Et j’oubliai, là-bas, jusqu’au nom de ma mère.
Je vous offre après moi le livre souverain
Que nul n’a copié sur l’écorce ou l’airain ;
Les étoiles au ciel en ont tracé les pages ;
Par les monts sinueux, les forêts, les rivages,
Par le flot qui serpente et l’herbe qui fleurit,
Son vaste enseignement sur la terre est écrit ;
Pour y lire, il suffit d’en aimer les merveilles,
D’être pur et d’ouvrir ses yeux et ses oreilles,
Et d’aller quelquefois, priant, loin des cités,
Seul, écouter son cœur, dans les lieux écartés ;
C’est mon livre éternel, je laisse en paix les autres. »

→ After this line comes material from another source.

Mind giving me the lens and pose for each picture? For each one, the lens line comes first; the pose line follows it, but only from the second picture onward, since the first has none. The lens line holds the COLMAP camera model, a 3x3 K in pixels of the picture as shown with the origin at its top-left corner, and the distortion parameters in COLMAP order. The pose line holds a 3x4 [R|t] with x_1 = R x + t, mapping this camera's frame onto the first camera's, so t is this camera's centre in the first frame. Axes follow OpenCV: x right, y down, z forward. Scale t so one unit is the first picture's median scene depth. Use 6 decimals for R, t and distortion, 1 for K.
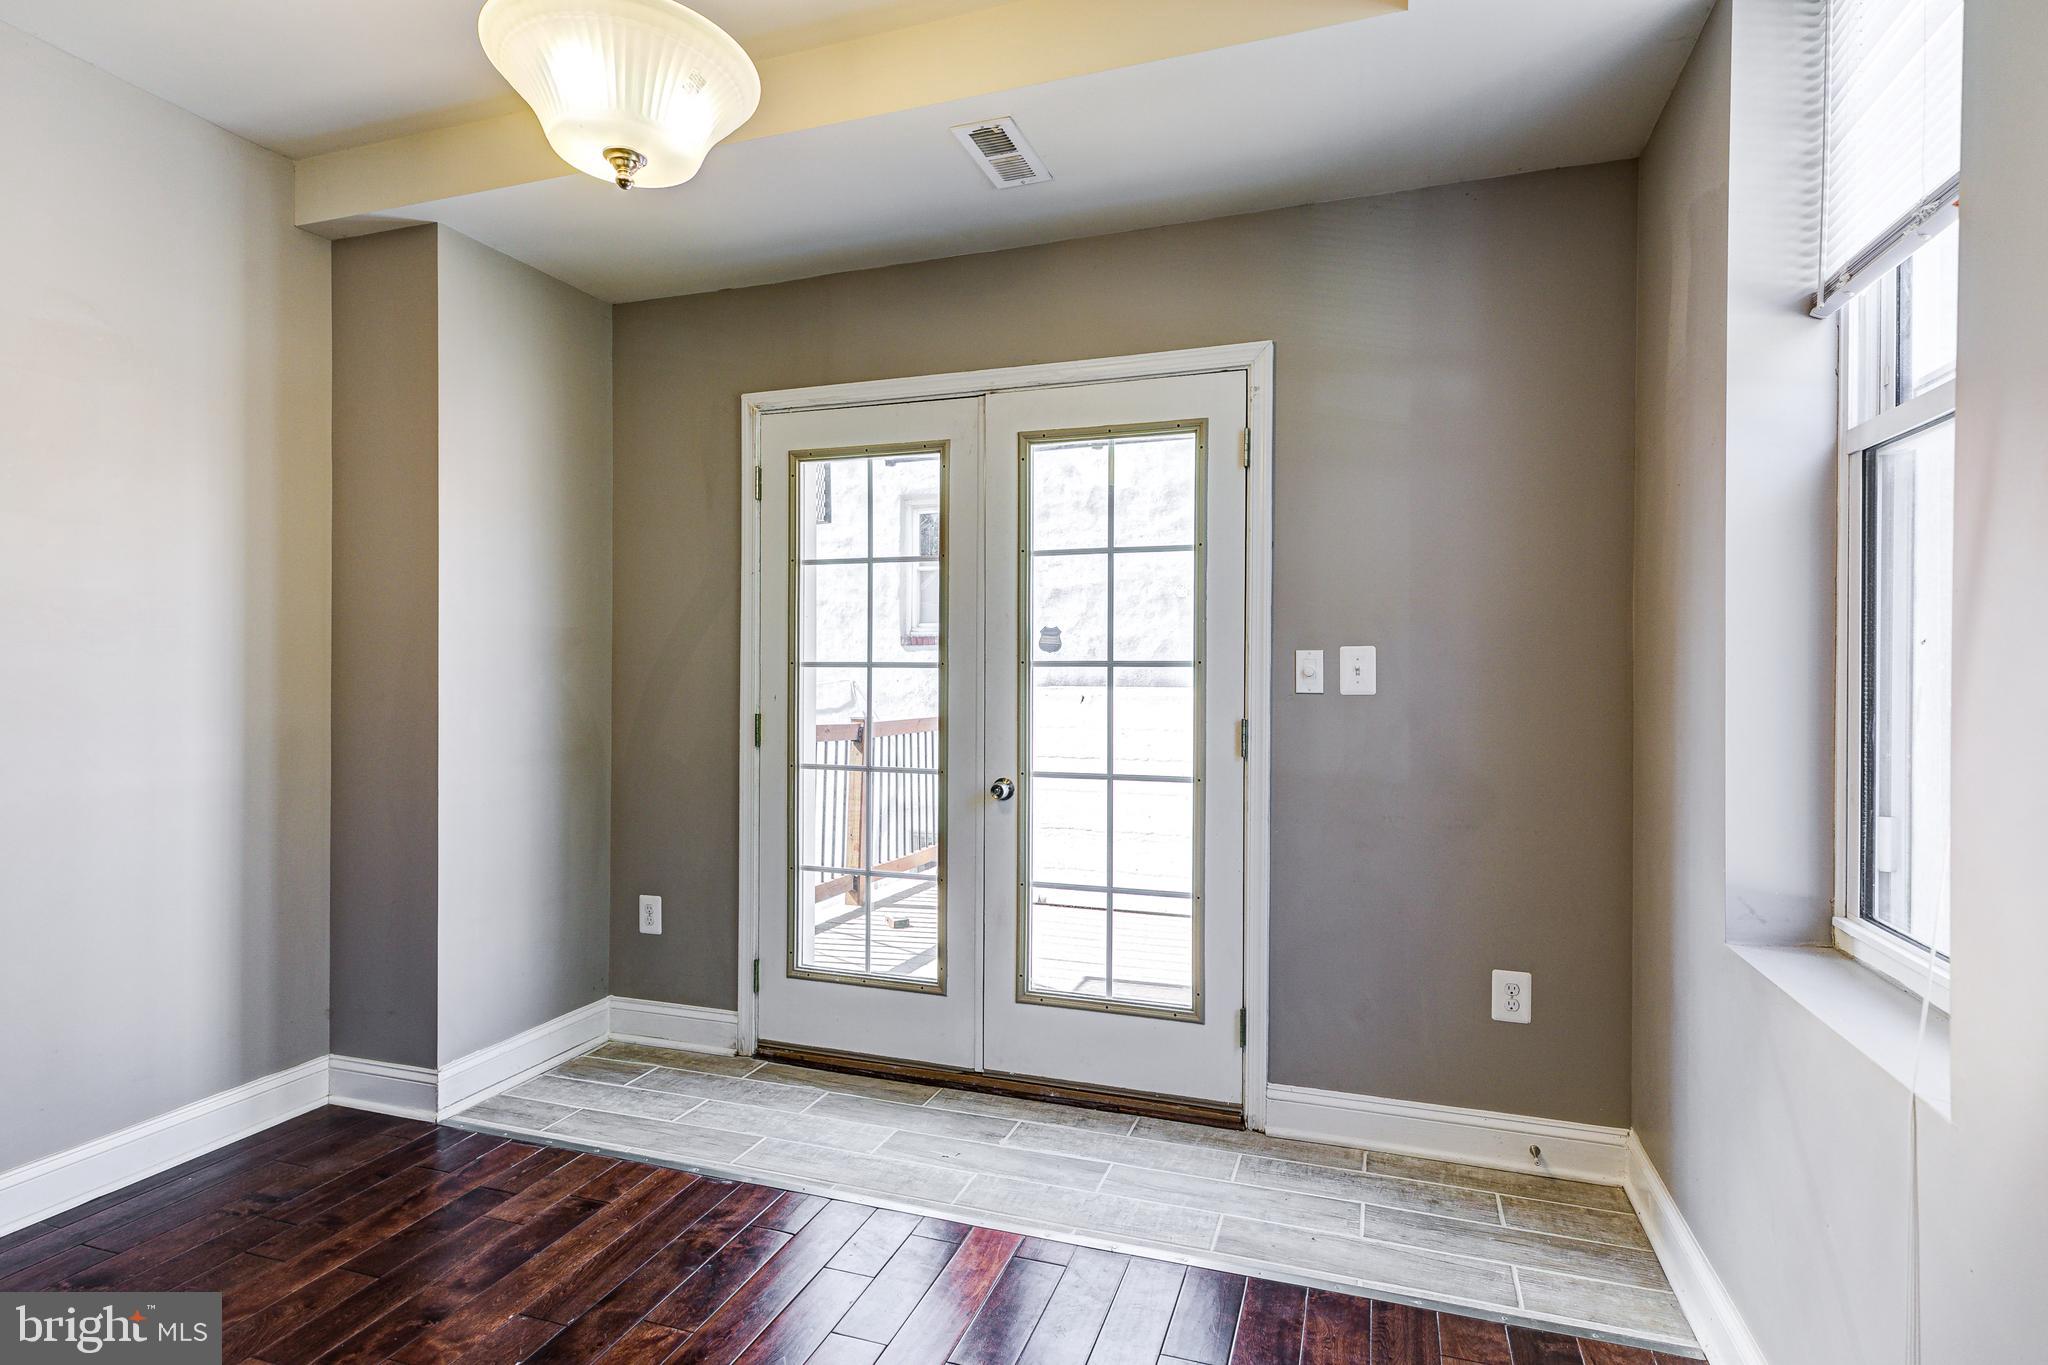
lens RADIAL K [[1002.6, 0, 1021.9], [0, 1002.6, 681.0], [0, 0, 1]] dist [0.001420, -0.000121]
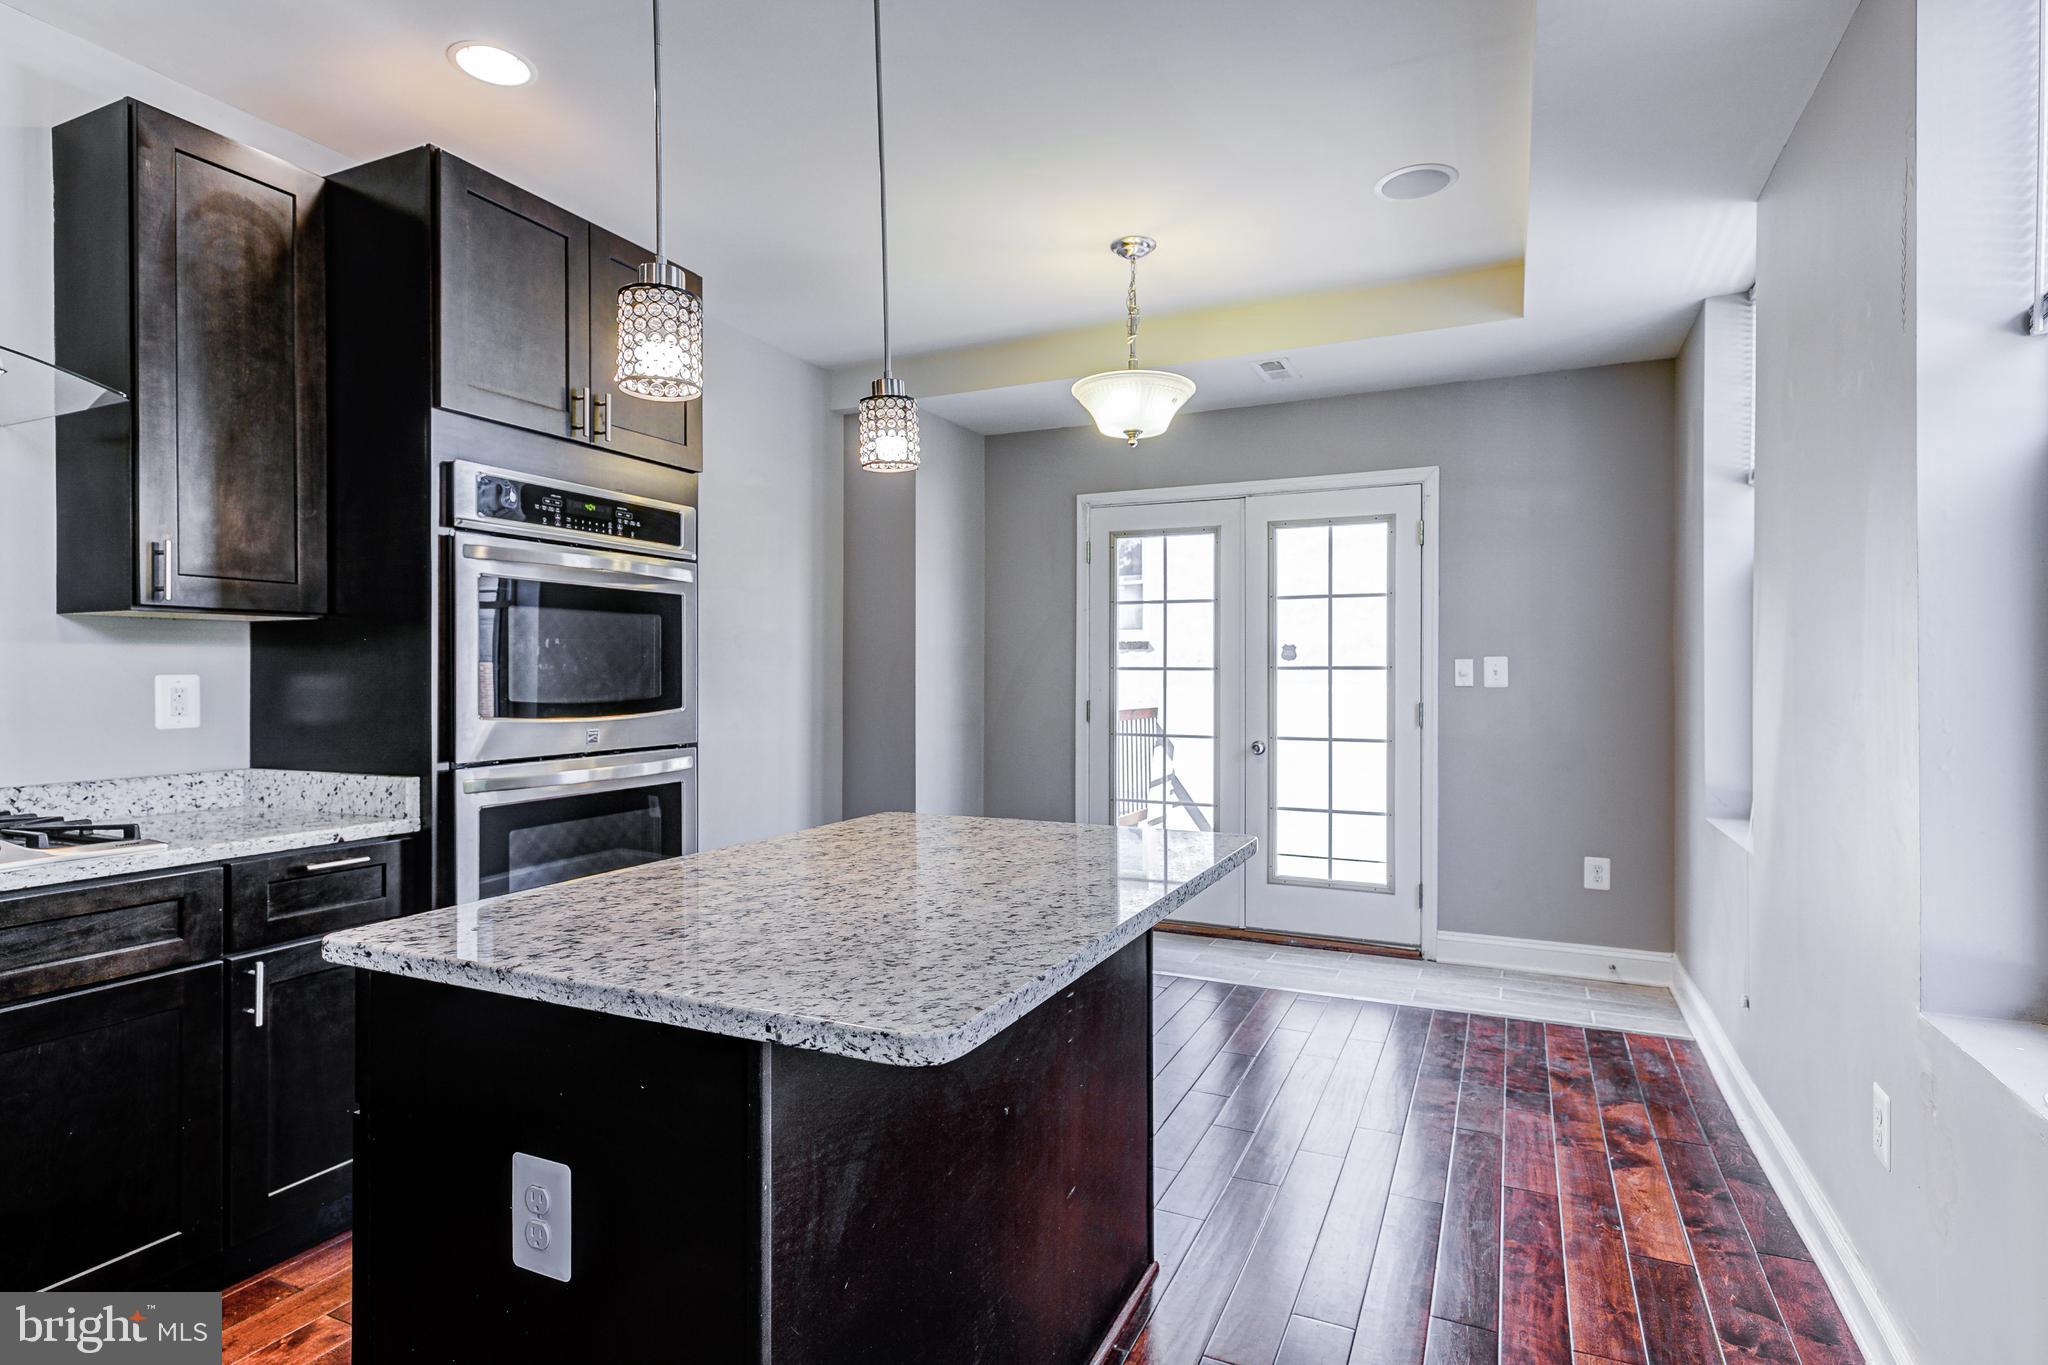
lens RADIAL K [[1002.6, 0, 1008.1], [0, 1002.6, 676.5], [0, 0, 1]] dist [0.001420, -0.000121]
pose [[0.992098, -0.002822, -0.125431, -0.222721], [0.002314, 0.999989, -0.004194, 0.001921], [0.125441, 0.003871, 0.992093, -0.645441]]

— « Chaque année, à Sion, comme ordonnent les nôtres,
Disciple du désert, les autels négligés
N’ont pas eu ta prière et les dons obligés ;
Tu n’as jamais offert encens ni sacrifice ? »
— « Non ; à d’autres présens je crois Dieu plus propice.
Je n’égorgeai jamais, sur les autels anciens,
Les brebis et les bœufs comme les pharisiens.
Sur les sables fumans des plaines d’Idumée,
J’offrais ma propre chair de jeûnes consumée,
Et mes vils appétits, et tout penchant grossier,
Retranché par l’esprit plus aigu que l’acier.
Non, je n’ai pas prié dans ces enceintes vides
Où tombent des docteurs les paroles arides,
Mais au temple de vie, où mes sens, immolés,
Dans la lumière et l’air se sont renouvelés ;
Je m’y dépouille encor, chaque fois que j’y plonge,
De quelque impur lambeau de haine et de mensonge.
Donc, vous qui me suivez dans le lit des torrens,
Rendez-vous comme moi nus, maigres, ignorans ;
Chassez loin dans l’oubli toutes vieilles doctrines,
Et que la vieille chair sèche sur vos poitrines. »
— « Ta voix, maître, nous semble inviter à la mort ! »
— « Nul ne vivra toujours sans s’immoler d’abord,
Sans avoir traversé, voyageur intrépide,
La région du vide et le sable torride.